L’immense champion (il a été quatorze fois champion du monde), initialement réticent, a finalement accepté de se confier. A 54 ans et un an après avoir terminé sa carrière internationale avec un dernier titre, Philippe Quintais aspire à des plaisirs simples et… paisibles.

  • Non pas qu’on soit désolé de vous voir à Orléans, bien au contraire, mais n’ont-ils pas annoncé leur retraite ?

“Je suis venu avec une équipe d’amis pour passer la journée ensemble. Ma fin de carrière aujourd’hui repose sur ça : de temps en temps je fais un peu de compétition avec mes amis.”

  • Comment cela affecte-t-il moins votre jeu ? Moins de précision ?

“Tout d’abord, il y a moins de désir. Et quand il y a moins de désir, il doit y avoir moins de ‘grit’ que là où vous vous endormez en captivité. Mais nous avons commencé à jouer moins bien, nous avons eu beaucoup de chance et le jeu s’est avéré .. La différence avec le précédent, c’est que nous avons quand même gagné ces matchs.Passer la journée à jouer au ballon avec des amis : c’est ce que veut désormais Philippe Quintais.
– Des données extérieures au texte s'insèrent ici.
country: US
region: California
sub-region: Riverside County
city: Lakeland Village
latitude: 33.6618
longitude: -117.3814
  • Vous vous amusez toujours ?

“Oh oui ! Plus besoin de jouer avec des amis ; et de sortir du cadre de la gloire. Je n’en veux absolument plus. J’ai en quelque sorte arrêté à cause de ça, les défis, les interviews, les photos… Je peux’ C’est au-delà de mon plaisir. J’aime jouer à la pétanque avec mes amis, un bon moment… Ma carrière a duré longtemps, je suis devenu célèbre pendant une bonne dizaine d’années, avec l’avènement de la télévision, mais un jour on veut que ça s’arrête.”

  • Parce que c’est finalement difficile ?
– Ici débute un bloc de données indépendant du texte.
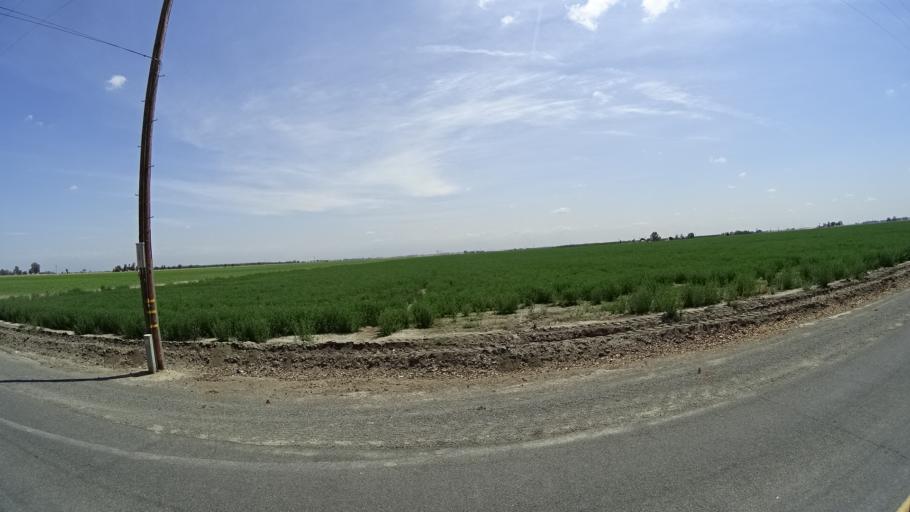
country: US
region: California
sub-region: Tulare County
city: Goshen
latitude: 36.3203
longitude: -119.4753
“Très difficile. On ne peut pas avoir un instant sans être photographiée, comme la dame, à ce moment (mais il lui ordonne de ne pas tourner les talons)… La différence avec les autres sports, c’est que les athlètes évitent la foule ; on y vit. Toute la journée. J’ai atteint la saturation. Ça a brisé mon envie d’aller un peu plus loin.

  • Parce que tu pourrais continuer ?

“Je m’en sens capable. Je joue quelques grosses compétitions de temps en temps. Et quand je le fais, je les fais avec une telle joie que ça me redonne du jeu. Mais j’ai tiré une ligne. Je ne veux pas y aller là-bas.”

  • Être et être, quand on a un tel niveau de maîtrise, d’exigences : est-ce compliqué ?

« Ça dépend des personnes. Ça ne me dérange pas : je suis suffisamment réaliste pour comprendre que je ne ferai plus ce que j’ai fait. Ce sont les gens qui demandent toujours ; regardez aujourd’hui, à Orléans, il y a beaucoup de grands équipes. Aujourd’hui mais le matin nous sommes venus voir comment nous jouons ! Je sais que je ne suis pas capable de leur donner ce que je leur ai donné il y a vingt ans, mais ils ne comprennent pas que je ne peux plus le faire. eux : “Allez voir les nouveaux champions !” Il y a des jeunes qui jouent très bien.”Philippe Quintais joue moins. Mais il arrive quand même qu’il s’inscrive à quelques grandes compétitions, comme le Masters il n’y a pas si longtemps.

  • Ces jeunes vous demandent-ils des conseils, des formations ?

“Ils aimeraient jouer avec moi de temps en temps. C’est difficile de conseiller au début parce qu’on n’est pas de la même génération, on n’a pas le même regard sur les choses. Quand on est plus jeune, on a un regard plus jeu d’attaque…”

  • Alors à l’entraînement ?

“C’est une expérience qu’on acquiert soi-même : la concentration, comme la pression, on en a ou on n’en a pas. Et il y a des jours où on en a et d’autres où on n’en a pas. Chacun est obligé de se gérer.”

  • A quoi ressemble ta vie maintenant ?

“Je n’ai jamais quitté l’Eure-et-Loir, ni ce triangle entre Hanches, Maintenon et Epernon. J’ai une entreprise textile, ma gamme de champagne… J’ai beaucoup de choses à faire. Avec les vacances de Noël, c’est beaucoup de travail. Et puis je m’occupe de ma fille qui a onze ans et que je n’ai pas vu grandir… J’ai plein de belles choses à faire Et à cause de tout ça j’oublierai complètement ce que je fais plus au bowling… »

Lire Aussi :  La municipalité présente ses excuses à l'EC Orléans volley-ball mais Julien Rassat quitte la présidence

Pascal Bourgeais

Source

Leave a Reply

Your email address will not be published.